___ Exercise text

Upgrade Plone 6.1 to 6.2#

Plone 6.2 has seen the following major changes. Some may require changes in your setup.

Move to native namespaces#

Plone 6.2 has migrated all core Python packages from pkg_resources-style namespaces to native namespaces.

The Plone Python backend consists of over 200 packages. Most of these are namespace packages. Examples are plone.batching and plone.api, which share the plone namespace.

There are three styles or techniques of namespaces. For Plone only two are important: pkg_resources and native. The third style is pkgutil, but Plone has never used it.

Native namespaces are also referred to as implicit namespaces. The two terms mean the same.

Native namespaces exist since Python 3.3. Because Plone started in the days of Python 2, it has always used pkg_resources. pkg_resources is part of the setuptools package. This part is deprecated. It's scheduled to be removed around the end of 2025, in setuptools 81. This means Plone needs to move to native namespaces.

In general, this move shouldn't cause problems for integrators. To install Plone 6.2 you can keep using the same version of pip (or uv), or zc.buildout as you do for Plone 6.1. This assumes that all packages within one namespace use the same namespace style or technique.

______
___ Source data

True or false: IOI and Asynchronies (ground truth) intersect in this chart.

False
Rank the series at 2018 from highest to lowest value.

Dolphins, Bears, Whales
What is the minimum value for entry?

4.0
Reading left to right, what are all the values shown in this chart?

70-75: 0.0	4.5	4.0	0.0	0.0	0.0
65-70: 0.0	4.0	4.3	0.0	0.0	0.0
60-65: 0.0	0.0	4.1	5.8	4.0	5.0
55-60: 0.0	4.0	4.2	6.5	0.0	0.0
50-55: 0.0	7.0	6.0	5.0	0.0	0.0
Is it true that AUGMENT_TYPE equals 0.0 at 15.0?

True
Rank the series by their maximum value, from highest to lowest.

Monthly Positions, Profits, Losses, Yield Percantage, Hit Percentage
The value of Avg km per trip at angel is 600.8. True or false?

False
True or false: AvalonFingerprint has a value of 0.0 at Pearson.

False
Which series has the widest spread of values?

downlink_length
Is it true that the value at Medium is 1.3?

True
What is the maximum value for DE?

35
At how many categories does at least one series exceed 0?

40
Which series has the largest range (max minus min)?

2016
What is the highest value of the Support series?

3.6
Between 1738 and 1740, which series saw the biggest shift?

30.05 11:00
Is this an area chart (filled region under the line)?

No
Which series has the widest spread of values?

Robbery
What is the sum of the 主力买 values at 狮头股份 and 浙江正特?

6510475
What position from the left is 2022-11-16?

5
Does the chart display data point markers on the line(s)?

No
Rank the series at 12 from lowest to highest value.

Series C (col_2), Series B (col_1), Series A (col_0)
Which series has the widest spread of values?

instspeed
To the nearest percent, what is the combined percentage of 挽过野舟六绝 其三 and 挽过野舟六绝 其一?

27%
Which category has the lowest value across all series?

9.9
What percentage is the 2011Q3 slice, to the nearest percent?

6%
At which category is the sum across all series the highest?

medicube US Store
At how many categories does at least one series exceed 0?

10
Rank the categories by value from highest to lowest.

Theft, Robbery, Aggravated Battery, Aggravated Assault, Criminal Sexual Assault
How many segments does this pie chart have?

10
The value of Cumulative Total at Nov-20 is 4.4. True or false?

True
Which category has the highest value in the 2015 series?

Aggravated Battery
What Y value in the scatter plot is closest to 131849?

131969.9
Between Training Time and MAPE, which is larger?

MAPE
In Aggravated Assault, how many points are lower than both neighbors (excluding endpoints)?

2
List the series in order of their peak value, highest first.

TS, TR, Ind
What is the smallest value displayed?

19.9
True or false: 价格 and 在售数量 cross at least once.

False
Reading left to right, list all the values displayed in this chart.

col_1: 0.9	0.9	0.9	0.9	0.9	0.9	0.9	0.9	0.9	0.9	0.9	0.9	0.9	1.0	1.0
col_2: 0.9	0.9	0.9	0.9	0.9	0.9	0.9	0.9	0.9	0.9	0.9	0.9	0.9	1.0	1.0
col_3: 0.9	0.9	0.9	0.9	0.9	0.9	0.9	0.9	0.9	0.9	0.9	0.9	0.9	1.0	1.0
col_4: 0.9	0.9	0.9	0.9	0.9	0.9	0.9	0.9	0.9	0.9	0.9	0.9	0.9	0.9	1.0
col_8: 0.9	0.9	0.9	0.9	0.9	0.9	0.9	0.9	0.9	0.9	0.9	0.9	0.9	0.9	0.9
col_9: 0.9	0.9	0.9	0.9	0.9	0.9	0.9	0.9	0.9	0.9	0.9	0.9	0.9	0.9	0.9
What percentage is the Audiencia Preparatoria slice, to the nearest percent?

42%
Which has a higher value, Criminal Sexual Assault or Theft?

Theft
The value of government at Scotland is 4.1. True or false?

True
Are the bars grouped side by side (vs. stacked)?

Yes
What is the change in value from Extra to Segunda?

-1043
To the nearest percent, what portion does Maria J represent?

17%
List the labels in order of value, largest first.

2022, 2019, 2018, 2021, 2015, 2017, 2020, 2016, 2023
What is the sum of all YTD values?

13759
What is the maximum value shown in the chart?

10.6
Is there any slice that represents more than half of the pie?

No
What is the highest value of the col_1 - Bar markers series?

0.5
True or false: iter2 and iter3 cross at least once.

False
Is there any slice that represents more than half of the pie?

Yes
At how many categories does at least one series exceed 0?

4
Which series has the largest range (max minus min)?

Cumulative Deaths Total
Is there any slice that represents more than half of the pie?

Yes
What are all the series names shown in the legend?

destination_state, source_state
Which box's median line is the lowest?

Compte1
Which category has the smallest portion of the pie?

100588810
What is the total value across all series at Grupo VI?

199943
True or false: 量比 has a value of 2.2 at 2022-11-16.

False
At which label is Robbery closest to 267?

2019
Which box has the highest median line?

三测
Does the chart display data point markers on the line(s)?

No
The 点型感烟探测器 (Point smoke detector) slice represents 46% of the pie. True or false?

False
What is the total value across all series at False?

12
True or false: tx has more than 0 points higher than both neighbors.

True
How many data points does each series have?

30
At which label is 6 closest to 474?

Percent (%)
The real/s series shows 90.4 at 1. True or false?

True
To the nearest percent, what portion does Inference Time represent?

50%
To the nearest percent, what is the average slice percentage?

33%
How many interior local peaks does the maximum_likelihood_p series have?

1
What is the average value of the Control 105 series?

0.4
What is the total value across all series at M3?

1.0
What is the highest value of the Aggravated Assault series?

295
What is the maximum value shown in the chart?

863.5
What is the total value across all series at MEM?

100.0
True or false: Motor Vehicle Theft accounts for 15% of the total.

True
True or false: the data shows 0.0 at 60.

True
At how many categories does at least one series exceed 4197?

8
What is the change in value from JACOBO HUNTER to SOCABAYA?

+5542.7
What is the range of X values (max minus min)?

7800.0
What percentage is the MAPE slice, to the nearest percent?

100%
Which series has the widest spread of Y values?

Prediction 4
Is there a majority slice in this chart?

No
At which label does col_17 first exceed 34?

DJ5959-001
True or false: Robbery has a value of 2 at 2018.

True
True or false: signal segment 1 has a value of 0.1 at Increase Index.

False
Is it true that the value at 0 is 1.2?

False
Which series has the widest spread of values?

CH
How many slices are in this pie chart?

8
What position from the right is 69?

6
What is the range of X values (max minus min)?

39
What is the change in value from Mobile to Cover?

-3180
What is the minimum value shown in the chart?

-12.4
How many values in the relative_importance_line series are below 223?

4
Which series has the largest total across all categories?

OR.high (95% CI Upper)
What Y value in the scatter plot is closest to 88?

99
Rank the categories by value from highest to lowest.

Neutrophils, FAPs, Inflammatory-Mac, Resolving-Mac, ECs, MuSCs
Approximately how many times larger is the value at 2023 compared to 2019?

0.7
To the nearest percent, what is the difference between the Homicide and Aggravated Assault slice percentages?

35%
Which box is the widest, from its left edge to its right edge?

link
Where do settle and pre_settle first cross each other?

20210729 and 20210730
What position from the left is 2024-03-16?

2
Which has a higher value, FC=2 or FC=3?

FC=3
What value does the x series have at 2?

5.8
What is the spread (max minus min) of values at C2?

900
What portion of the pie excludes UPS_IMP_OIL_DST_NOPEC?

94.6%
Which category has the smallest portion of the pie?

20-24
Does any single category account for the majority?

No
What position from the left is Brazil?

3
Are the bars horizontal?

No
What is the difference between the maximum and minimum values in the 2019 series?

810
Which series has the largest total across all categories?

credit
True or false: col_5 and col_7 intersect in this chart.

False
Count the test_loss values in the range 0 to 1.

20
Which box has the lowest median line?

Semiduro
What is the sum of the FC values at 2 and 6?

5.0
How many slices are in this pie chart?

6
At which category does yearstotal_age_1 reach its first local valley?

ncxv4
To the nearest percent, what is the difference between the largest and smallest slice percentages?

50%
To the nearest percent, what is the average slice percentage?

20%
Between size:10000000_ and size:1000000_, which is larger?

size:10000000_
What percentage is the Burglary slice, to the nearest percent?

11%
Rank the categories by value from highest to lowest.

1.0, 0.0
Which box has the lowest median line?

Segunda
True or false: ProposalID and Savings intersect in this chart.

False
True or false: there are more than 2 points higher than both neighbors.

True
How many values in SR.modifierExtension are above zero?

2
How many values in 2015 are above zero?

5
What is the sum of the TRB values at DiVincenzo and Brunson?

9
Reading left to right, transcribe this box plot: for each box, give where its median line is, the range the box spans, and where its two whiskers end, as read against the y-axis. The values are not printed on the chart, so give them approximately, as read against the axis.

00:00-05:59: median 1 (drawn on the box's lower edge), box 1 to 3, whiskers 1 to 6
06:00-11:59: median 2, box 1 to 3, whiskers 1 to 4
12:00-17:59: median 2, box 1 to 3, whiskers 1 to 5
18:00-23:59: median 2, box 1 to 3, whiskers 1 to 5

______

--- Brief ---
Rewrite the Plone upgrade notes from "The Plone Python" up to and including "the plone namespace.", swapping "backend" for "server".

--- Your solution ---
The Plone Python server consists of over 200 packages. Most of these are namespace packages. Examples are plone.batching and plone.api, which share the plone namespace.